* What to do
Repeat what the lines below say, word for word, and skip every image.

* Records provided
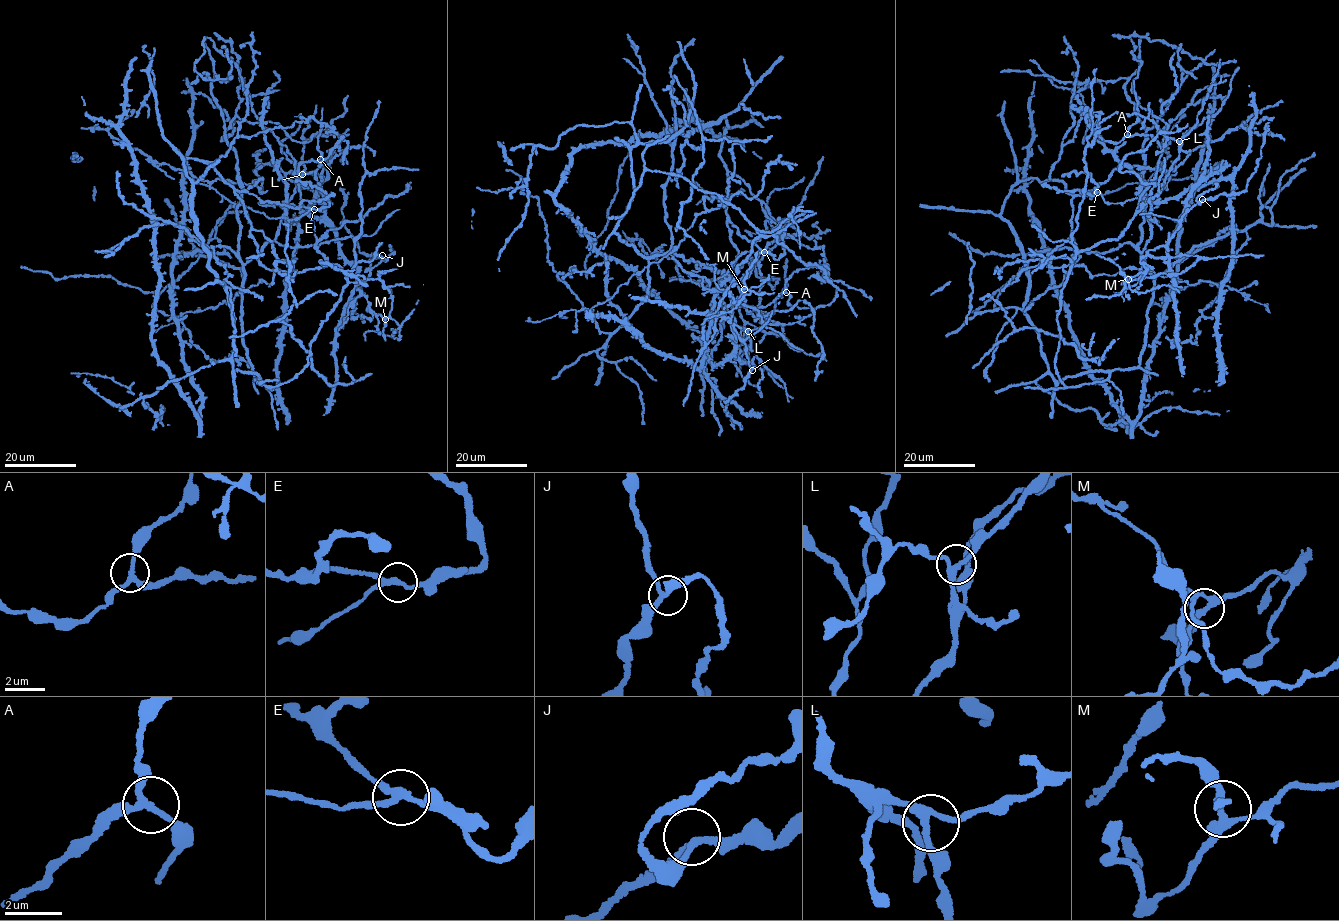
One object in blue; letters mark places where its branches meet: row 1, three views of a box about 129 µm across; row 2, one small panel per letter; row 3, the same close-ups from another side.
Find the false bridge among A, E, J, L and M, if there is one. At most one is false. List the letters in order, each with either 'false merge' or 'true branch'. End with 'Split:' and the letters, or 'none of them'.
A: true branch
E: false merge
J: true branch
L: true branch
M: true branch
Split: E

* Answer space
One object in blue; letters mark places where its branches meet: row 1, three views of a box about 129 µm across; row 2, one small panel per letter; row 3, the same close-ups from another side.
Find the false bridge among A, E, J, L and M, if there is one. At most one is false. List the letters in order, each with either 'false merge' or 'true branch'. End with 'Split:' and the letters, or 'none of them'.
A: true branch
E: false merge
J: true branch
L: true branch
M: true branch
Split: E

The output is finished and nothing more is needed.